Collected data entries
□ □ □

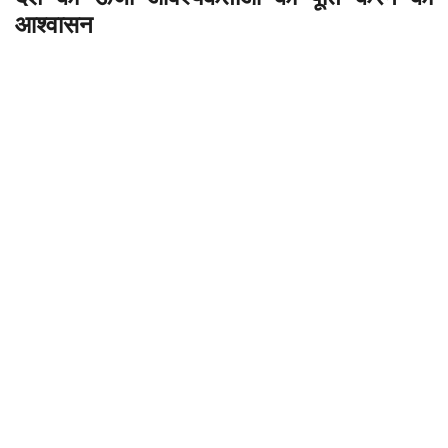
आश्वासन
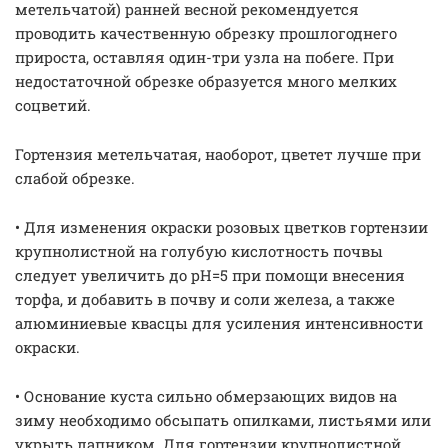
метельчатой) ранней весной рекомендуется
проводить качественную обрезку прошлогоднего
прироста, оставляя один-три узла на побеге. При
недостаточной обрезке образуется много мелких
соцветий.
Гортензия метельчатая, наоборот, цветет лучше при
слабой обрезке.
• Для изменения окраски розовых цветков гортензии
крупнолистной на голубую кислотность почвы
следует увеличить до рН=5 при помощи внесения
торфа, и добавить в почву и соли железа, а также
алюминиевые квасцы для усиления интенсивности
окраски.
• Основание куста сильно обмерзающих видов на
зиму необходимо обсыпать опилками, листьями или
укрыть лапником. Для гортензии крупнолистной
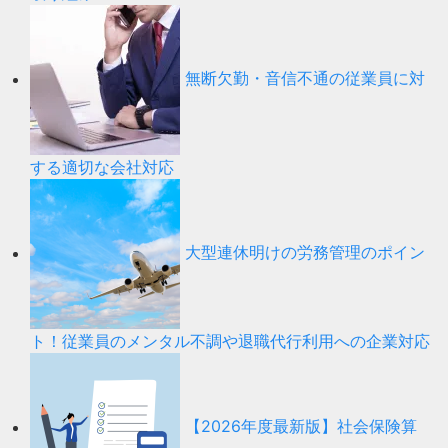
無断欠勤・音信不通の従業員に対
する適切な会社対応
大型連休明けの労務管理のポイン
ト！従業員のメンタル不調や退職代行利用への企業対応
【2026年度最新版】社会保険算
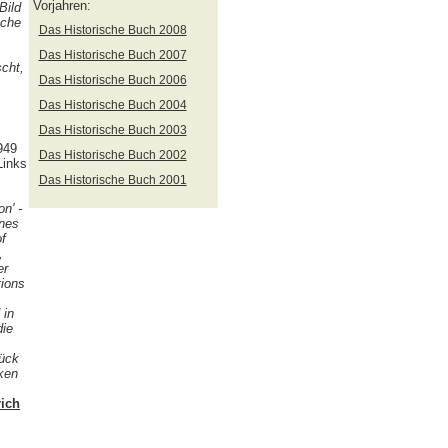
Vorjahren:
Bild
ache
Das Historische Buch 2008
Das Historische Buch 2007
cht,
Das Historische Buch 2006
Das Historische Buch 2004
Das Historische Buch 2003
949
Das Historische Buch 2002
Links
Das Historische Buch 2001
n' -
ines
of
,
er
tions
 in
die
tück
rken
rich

□ □ □

Reproduce the text from every entry above word for word, leaving out the pictures.

Answer below>
आश्वासन
метельчатой) ранней весной рекомендуется
проводить качественную обрезку прошлогоднего
прироста, оставляя один-три узла на побеге. При
недостаточной обрезке образуется много мелких
соцветий.
Гортензия метельчатая, наоборот, цветет лучше при
слабой обрезке.
• Для изменения окраски розовых цветков гортензии
крупнолистной на голубую кислотность почвы
следует увеличить до рН=5 при помощи внесения
торфа, и добавить в почву и соли железа, а также
алюминиевые квасцы для усиления интенсивности
окраски.
• Основание куста сильно обмерзающих видов на
зиму необходимо обсыпать опилками, листьями или
укрыть лапником. Для гортензии крупнолистной
無断欠勤・音信不通の従業員に対
する適切な会社対応
大型連休明けの労務管理のポイン
ト！従業員のメンタル不調や退職代行利用への企業対応
【2026年度最新版】社会保険算
Vorjahren:
Bild
ache
Das Historische Buch 2008
Das Historische Buch 2007
cht,
Das Historische Buch 2006
Das Historische Buch 2004
Das Historische Buch 2003
949
Das Historische Buch 2002
Links
Das Historische Buch 2001
n' -
ines
of
,
er
tions
 in
die
tück
rken
rich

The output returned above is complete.